In the meantime, the board and administration have already hired more security guards and police officers, tightened up the district’s attendance policy and implemented new procedures requiring top officials to meet regularly with law enforcement.
The new code of conduct will “represent the values of the community,” CCSD Executive Director for Policy Dawn Myers told a group of East Athens parents in January. “There hasn’t been a comprehensive review in decades. Some of what we do in terms of restorative justice isn’t reflected in the code.”
At that meeting, several African-American parents said discipline often seemed arbitrary to them, and that their children were being funneled into the criminal justice system for offenses like a sixth-grader bringing a pocketknife to school.
“We’re very concerned about the so-called school-to-prison pipeline,” said Rob Rhodes, a lawyer with the Georgia Appleseed Center for Law and Justice, a nonprofit that’s helping rewrite the code. “One of our goals is to create a school-to-success pipeline, and choke off the school-to-prison pipeline.”
Disciplinary reforms will long outlast Lanoue, as will another of his signature initiatives: technology. Under Lanoue, CCSD students are increasingly studying and doing homework on school-issued laptops and tablets. That saves money on textbooks in the long run and prepares students to use technology in the workforce, but it’s not without its critics. In a district where 80 percent of students were eligible for free or reduced-price lunches before meals became free for everyone, is internet access available to all families—even at the $10-a-month deal CCSD and AT&T offer?

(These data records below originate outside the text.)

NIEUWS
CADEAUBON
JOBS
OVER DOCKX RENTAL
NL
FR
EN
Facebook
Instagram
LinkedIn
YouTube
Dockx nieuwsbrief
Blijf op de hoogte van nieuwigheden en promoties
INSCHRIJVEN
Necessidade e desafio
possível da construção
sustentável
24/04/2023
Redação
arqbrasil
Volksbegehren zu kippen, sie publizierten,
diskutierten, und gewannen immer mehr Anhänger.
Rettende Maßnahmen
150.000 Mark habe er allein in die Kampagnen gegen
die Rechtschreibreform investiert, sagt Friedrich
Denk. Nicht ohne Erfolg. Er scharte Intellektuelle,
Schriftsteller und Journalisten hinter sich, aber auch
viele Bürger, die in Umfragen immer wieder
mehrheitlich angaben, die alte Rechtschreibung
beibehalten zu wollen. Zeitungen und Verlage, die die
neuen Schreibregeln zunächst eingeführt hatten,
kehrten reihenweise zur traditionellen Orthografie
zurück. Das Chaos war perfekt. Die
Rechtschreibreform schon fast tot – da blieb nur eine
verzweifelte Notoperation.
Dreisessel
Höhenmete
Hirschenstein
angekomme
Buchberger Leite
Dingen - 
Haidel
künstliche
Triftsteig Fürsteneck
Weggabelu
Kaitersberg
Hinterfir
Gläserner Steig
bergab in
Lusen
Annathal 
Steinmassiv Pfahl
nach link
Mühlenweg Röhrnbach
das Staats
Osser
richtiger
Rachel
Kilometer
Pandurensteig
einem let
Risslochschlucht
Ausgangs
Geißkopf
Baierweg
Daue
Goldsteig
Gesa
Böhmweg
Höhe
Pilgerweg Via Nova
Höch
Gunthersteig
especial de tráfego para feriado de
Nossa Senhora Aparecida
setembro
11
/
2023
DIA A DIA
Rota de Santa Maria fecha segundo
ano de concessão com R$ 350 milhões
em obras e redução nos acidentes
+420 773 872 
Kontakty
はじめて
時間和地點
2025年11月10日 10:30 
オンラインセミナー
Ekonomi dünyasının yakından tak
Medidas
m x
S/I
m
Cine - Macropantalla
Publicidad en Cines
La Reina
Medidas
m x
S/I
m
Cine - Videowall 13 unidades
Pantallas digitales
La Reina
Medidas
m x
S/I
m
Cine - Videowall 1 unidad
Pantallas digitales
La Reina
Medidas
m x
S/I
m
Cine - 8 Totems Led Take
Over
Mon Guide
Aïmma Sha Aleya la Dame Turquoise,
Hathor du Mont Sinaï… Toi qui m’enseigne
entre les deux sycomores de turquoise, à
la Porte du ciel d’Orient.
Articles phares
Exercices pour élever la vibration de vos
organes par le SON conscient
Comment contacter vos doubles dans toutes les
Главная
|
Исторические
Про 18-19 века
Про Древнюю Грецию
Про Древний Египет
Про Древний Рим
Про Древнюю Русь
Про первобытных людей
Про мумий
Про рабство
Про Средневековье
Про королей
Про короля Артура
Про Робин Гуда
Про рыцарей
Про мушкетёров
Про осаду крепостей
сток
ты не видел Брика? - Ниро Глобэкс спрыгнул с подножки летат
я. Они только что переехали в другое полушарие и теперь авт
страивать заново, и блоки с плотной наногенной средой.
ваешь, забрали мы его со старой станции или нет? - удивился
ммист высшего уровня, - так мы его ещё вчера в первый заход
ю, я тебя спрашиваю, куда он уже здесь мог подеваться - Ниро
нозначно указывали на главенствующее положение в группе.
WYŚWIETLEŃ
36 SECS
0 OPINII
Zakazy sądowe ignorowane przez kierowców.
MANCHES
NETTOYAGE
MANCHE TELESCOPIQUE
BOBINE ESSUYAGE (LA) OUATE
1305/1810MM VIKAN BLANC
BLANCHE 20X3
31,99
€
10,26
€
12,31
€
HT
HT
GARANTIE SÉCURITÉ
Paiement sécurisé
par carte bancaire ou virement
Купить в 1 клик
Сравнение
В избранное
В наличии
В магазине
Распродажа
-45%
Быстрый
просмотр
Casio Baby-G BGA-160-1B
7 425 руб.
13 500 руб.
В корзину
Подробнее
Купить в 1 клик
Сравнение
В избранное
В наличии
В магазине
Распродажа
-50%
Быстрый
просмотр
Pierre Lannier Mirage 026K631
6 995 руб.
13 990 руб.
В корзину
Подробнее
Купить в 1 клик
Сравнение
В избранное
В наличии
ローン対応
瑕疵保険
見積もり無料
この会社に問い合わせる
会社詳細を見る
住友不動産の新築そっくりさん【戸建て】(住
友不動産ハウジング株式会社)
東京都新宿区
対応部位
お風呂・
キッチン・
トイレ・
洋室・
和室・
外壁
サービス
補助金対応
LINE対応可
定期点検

Lanoue also pushed to turn CCSD into a charter district, in which some policymaking will devolve from the Board of Education to school governance boards made up of parents, teachers, students and community leaders. Those two issues—technology and the ongoing implementation of the charter district—are ones that “I really think it’s important to stay focused on,” Lanoue said.
As the search for Lanoue’s replacement nears an end, no one is looking for a clean break. “Dr. Lanoue’s leadership was acknowledged by many people,” said Brad Draeger, a consultant hired to conduct the search. “He has his critics, but even the critics would tell us what was wrong, but then, ‘He did this and this and this.’”
Draeger and colleague Diane McCauley conducted 177 interviews with local residents, and another 965 people took an online survey. On the plus side, the community is engaged, teachers are dedicated, and the district has top-notch facilities. On the negative side, teachers feel overwhelmed, and the school board is viewed as distant. Diversity is seen as a strength, but there are questions about whether all groups are treated fairly. The jury is still out on Lanoue’s technology initiative.
“He did a lot of really great things for the district,” said Sarah Ellis, vice chair of the BOE. “It’s nice to reflect on that, but also to look forward to the new energy and ideas coming from a new administration.
“There are still some trust issues, especially for our Eastside community,” Ellis said. “This is a perfect opportunity to rebuild that trust.”
School board members are interviewing candidates this week, and they’ll meet with three finalists on Mar. 28, 29 and 30. The public will have an opportunity to question the finalists Apr. 3 at 6 p.m. at a location yet to be determined, and the board will announce its choice the following morning.
As for Lanoue, he is building a house near Greenville, SC, where he plans to write a book. “I’ve got some options open,” he said. “I want to be able to work with leaders across the country, if I can help.”